#The Incident
At 01:45 AM, netdata started screaming about CPU hitting 100%. All OpenResty workers were pegged. The nginx error logs showed Redis connection timeouts:
[error] *142191 [lua] access_by_lua(nginx.conf:180):44: Failed to connect to Redis for counter: timeout
Here’s how I traced it down.
#Establishing the network baseline
First thing - check if we’re getting hammered at the network level:
netstat -ant | grep SYN_RECV | wc -l
496
netstat -s | grep -i syn
16864284 SYN cookies sent
24096291 SYN cookies received
7468944 invalid SYN cookies received
32381 resets received for embryonic SYN_RECV sockets
149466373 SYNs to LISTEN sockets dropped
149 million SYNs dropped and 496 connections stuck in SYN_RECV. That’s bad. Check what the system limits are:
sysctl net.ipv4.tcp_max_syn_backlog
net.ipv4.tcp_max_syn_backlog = 3240000
sysctl net.core.somaxconn
net.core.somaxconn = 10000000
System limits are fine. But what about nginx?
ss -lnt 'sport = :80'
State Recv-Q Send-Q Local Address:Port Peer Address:Port
LISTEN 512 511 0.0.0.0:80 0.0.0.0:*
There it is. Send-Q shows 511 - the default nginx backlog. With millions of incoming connections, 511 is nothing.
#Measuring actual traffic rates
Before assuming it’s an attack, measure what’s actually happening:
sar -n TCP 1 10
Linux 6.8.0-71-generic 11/21/25 _x86_64_ (48 CPU)

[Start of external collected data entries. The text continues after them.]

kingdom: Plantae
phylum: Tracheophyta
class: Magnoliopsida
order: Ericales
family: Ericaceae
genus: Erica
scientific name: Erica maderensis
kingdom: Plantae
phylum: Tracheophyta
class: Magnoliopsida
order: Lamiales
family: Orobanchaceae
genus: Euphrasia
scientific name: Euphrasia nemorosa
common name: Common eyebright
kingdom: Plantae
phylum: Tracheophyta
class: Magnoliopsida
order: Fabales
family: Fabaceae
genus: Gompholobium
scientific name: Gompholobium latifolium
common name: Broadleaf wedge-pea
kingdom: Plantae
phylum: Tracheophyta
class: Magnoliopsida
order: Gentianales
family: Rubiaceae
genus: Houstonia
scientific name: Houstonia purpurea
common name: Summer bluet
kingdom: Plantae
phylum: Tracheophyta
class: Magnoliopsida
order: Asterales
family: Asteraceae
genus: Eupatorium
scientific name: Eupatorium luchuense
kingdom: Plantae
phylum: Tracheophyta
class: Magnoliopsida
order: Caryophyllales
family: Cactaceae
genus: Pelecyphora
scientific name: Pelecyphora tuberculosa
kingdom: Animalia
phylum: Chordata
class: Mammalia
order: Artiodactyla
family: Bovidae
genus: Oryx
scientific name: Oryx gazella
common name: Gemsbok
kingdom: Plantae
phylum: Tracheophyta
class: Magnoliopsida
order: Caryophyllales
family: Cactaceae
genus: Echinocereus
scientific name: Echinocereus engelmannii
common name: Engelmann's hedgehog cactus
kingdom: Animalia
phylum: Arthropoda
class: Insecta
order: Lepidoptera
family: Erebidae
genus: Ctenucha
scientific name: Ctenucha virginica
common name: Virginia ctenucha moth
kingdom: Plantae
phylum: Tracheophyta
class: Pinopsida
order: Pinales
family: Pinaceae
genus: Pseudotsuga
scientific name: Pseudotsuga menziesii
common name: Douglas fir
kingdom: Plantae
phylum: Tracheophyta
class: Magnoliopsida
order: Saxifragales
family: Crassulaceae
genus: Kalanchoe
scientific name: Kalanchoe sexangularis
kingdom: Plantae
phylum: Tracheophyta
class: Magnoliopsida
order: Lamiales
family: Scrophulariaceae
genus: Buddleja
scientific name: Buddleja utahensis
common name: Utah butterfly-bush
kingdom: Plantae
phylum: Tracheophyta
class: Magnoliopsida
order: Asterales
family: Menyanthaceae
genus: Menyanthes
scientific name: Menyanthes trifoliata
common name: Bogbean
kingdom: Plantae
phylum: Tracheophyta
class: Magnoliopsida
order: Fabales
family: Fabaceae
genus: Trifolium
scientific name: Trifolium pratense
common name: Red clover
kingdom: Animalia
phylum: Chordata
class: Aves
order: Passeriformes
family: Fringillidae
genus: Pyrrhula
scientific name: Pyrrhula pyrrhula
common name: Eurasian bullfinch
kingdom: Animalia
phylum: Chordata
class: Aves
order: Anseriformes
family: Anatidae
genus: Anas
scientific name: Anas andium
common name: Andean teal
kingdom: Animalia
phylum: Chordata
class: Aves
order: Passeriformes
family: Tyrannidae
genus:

active/s passive/s iseg/s oseg/s
00:53:33 768.00 1027.00 37056.00 10202.00
00:53:34 2732.00 3093.00 46410.00 19514.00
00:53:35 2069.00 3122.00 48362.00 21623.00
00:53:36 1339.00 2247.00 47031.00 20671.00
...
Average: 1709.40 2802.50 47715.30 21809.50
~2800 passive connections/sec (incoming). High but not insane for a busy ad exchange. This isn’t a DDoS - we’re just not keeping up.
#Finding the actual bottleneck
Time for strace. Attach to a worker and see where it’s spending time:
strace -c -p $(pgrep -f 'nginx: worker' | head -1)
^C
% time seconds usecs/call calls errors syscall
------ ----------- ----------- --------- --------- ----------------
99.57 1.883669 17604 107 107 connect
0.08 0.001581 14 108 socket
0.07 0.001409 24 58 close
0.06 0.001308 15 86 write
...
99.57% of time in failed connect() calls. 107 calls, 107 errors. Every single connect is failing.
This isn’t about accepting incoming connections - it’s about outbound connections. In our case, Lua code connecting to Redis on every request.
#The root cause
With 2000+ requests/sec hitting multiple backend services, each creating new connections, we’re burning through ephemeral ports. Each connection sits in TIME_WAIT for 60 seconds. Math:
- 2000 connections/sec
- 60 second TIME_WAIT
- = 120,000 sockets in TIME_WAIT
Check it:
netstat -ant | grep TIME_WAIT | wc -l
The workers can’t establish new connections because we’ve exhausted the port range.
#The fixes
#1. Increase the listen backlog and enable reuseport
listen 80 backlog=65535 reuseport;
The reuseport option is critical under high load - it gives each worker its own listen socket, eliminating lock contention. Without it, all workers fight over one socket.
#2. Enable keepalive to upstream services
Stop creating new connections for every request. For Lua/OpenResty Redis connections, use connection pooling:
local red = redis:new()
red:set_keepalive(10000, 100) -- 10s timeout, pool size 100
For HTTP upstreams, use nginx keepalive:
upstream backend {
server 127.0.0.1:8080;
keepalive 100;
}
#3. Tune TIME_WAIT handling
sysctl -w net.ipv4.tcp_tw_reuse=1
This lets the kernel reuse TIME_WAIT sockets for new outbound connections.
#After the fix
Traffic rates stayed the same, but CPU dropped from 100% to normal levels. The strace profile shifted from 99% failed connects to actual useful work - epoll_wait, recvfrom, write. The workers were finally doing their job instead of spinning on failed connection attempts.
#The debugging flow
When OpenResty/nginx is pegging CPU under load:
- Check network baseline -
netstat -s | grep -i synfor drops - Check listen backlog -
ss -lntto see if queue is full - Measure traffic -
sar -n TCP 1 10for connection rates - Find the bottleneck -
strace -c -p <worker_pid>to see where time goes - Follow the syscalls - failed connects point to outbound issues, not inbound
The symptom was “can’t accept connections” but the cause was “can’t make outbound connections to Redis.” Without strace, I would’ve kept tuning the wrong thing.